My understanding of SVM is that it’s very similar to a logistic regression (LR), i.e. a weighted sum of features is passed to the sigmoid function to get a probability of belonging to a class, but instead of the cross-entropy (logistic) loss function, training is performed using the hinge loss. The benefit of using the hinge loss is that one can do various numerical tricks to make kernelisation more efficient. A drawback, however, is that the resulting model has less information than a corresponding LR model could have. So, for example, without kernelisation (using a linear kernel) the SVM decision boundary would still be at the same location where LR would output a probability of 0.5, BUT one cannot tell how quickly the probability of belonging to a class decays away from the decision boundary.
My two questions are:
- Is my interpretation above correct?
- How does using the hinge loss make it invalid to interpret SVM results as probabilities?
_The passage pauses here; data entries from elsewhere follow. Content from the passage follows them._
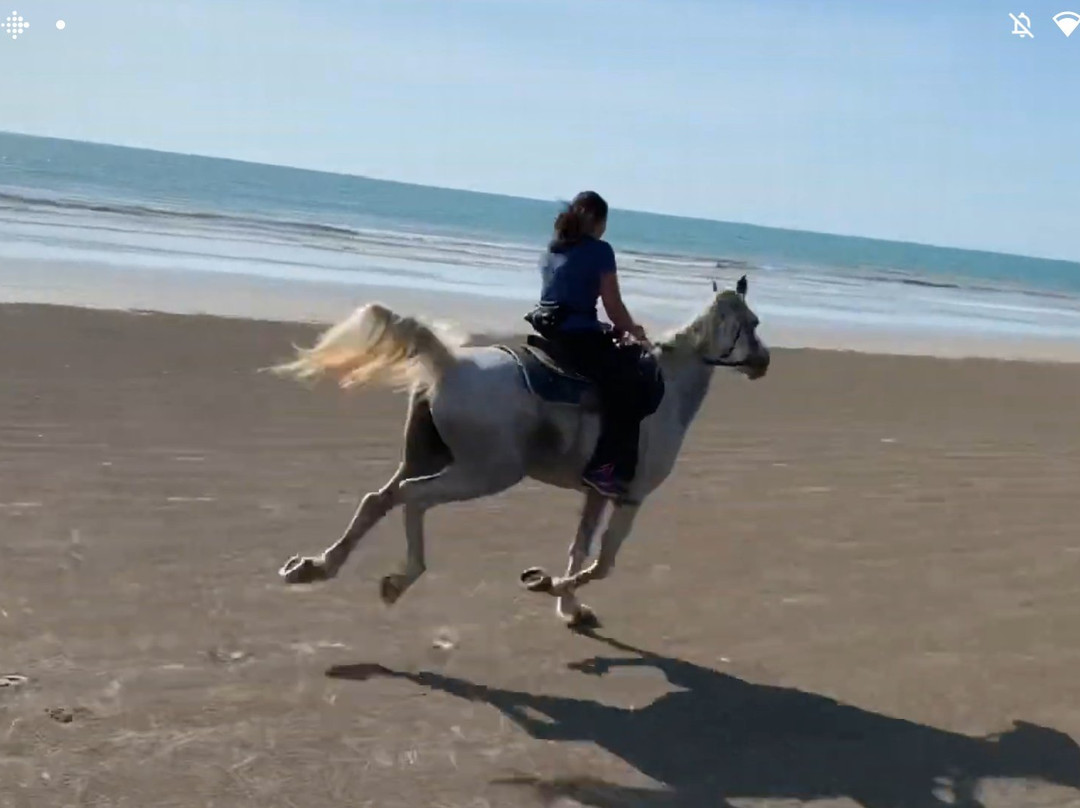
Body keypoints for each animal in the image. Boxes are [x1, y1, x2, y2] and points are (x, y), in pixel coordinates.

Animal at [271, 275, 770, 627]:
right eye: (753, 324)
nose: (763, 362)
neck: (666, 389)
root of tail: (451, 364)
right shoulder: (631, 498)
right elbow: (602, 563)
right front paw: (550, 586)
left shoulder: (596, 492)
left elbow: (579, 548)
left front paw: (570, 607)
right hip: (484, 473)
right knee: (413, 497)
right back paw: (399, 579)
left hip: (428, 456)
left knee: (379, 499)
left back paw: (314, 567)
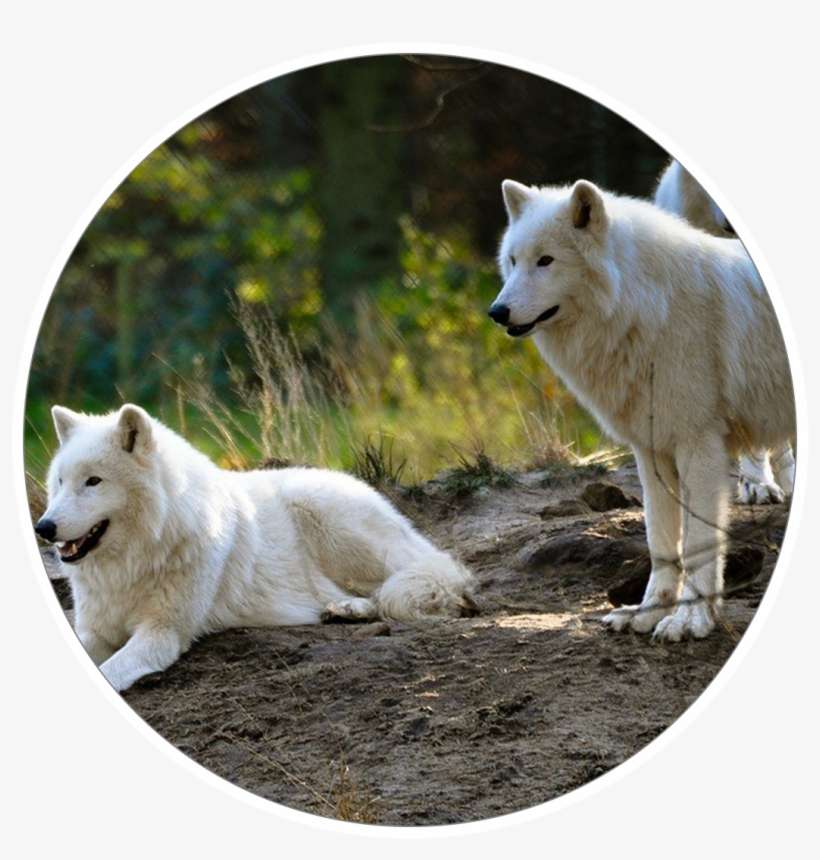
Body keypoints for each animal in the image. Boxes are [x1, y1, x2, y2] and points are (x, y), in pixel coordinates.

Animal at [34, 404, 477, 691]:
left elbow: (111, 671)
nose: (43, 527)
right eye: (60, 481)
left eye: (93, 481)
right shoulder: (92, 630)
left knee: (413, 582)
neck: (134, 561)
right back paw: (342, 610)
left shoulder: (163, 632)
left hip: (327, 517)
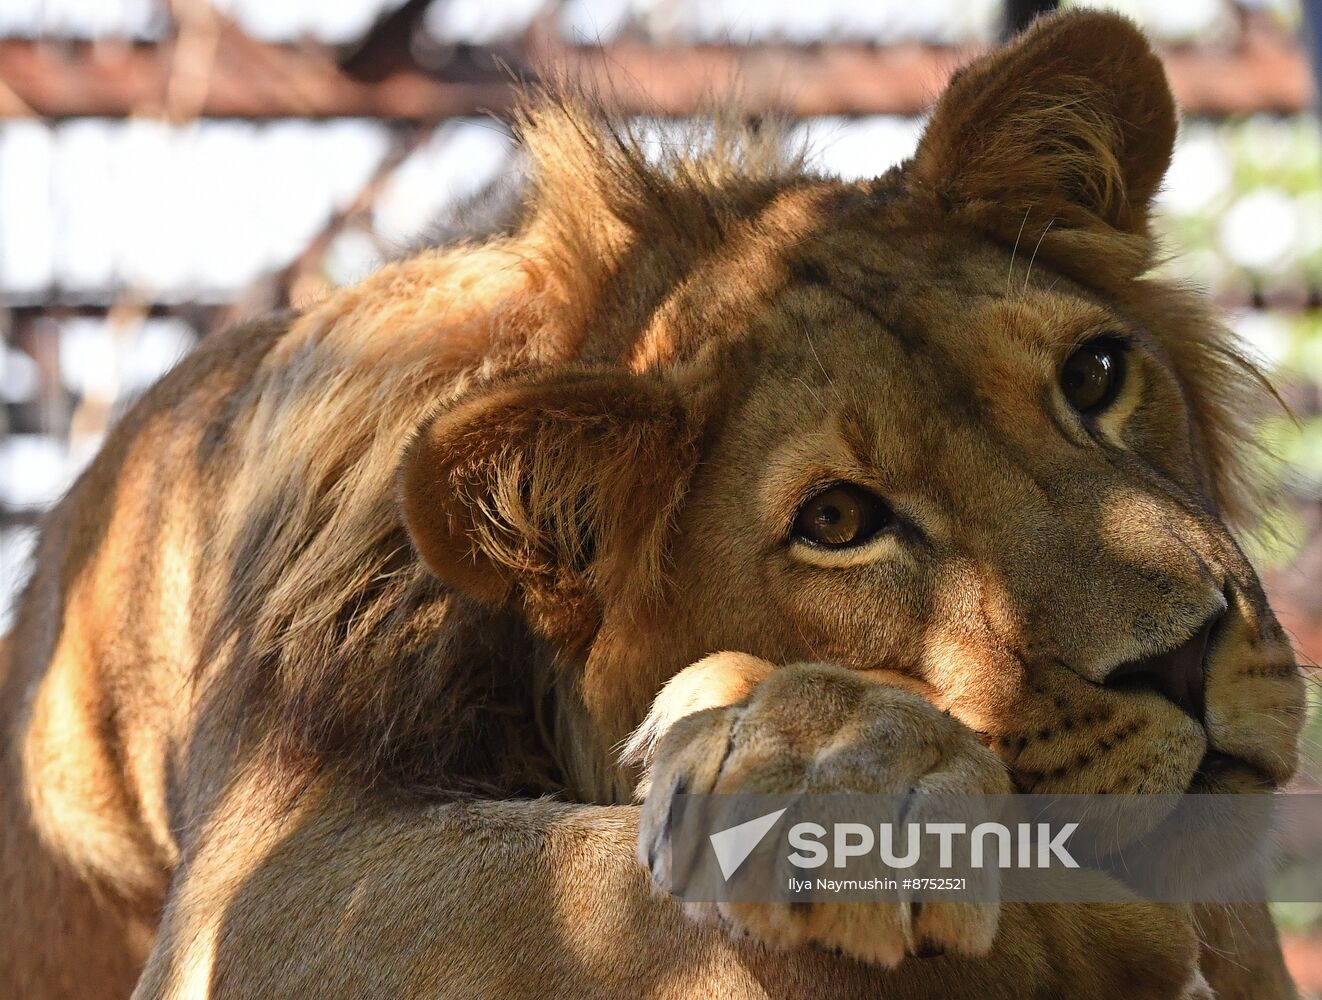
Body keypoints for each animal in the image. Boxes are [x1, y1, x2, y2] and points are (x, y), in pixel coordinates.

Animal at [0, 9, 1300, 1000]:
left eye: (1094, 376)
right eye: (836, 522)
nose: (1184, 655)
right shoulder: (264, 880)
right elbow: (565, 880)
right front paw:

A SVM does not feed anything into a sigmoid function. It fits a separating hyperplane to the data that tries to put all data points from your training set that are of one class on one side, and all points of the other class on the other. Consequently, it assigns class based on which side your feature vector is on. More formally, if we denote the feature vector as x and the hyperplane coefficients as β and β0 the intercept, then the class assignment is y=sign(β⋅x+β0). Solving an SVM amounts to finding β,β0 which minimize the hinge loss with the greatest possible margin. Therefore, because an SVM only cares about which side of the hyperplane you are on, you cannot transform its class assignments into probabilities.
In the case of a linear SVM (no kernel), the decision boundary boundary will be similar to that of a logistic regression model, but may vary depending on the regularization strength you used to fit the SVM. Because the SVM and LR solve different optimization problems, you are not guaranteed to have identical solutions for the decision boundary.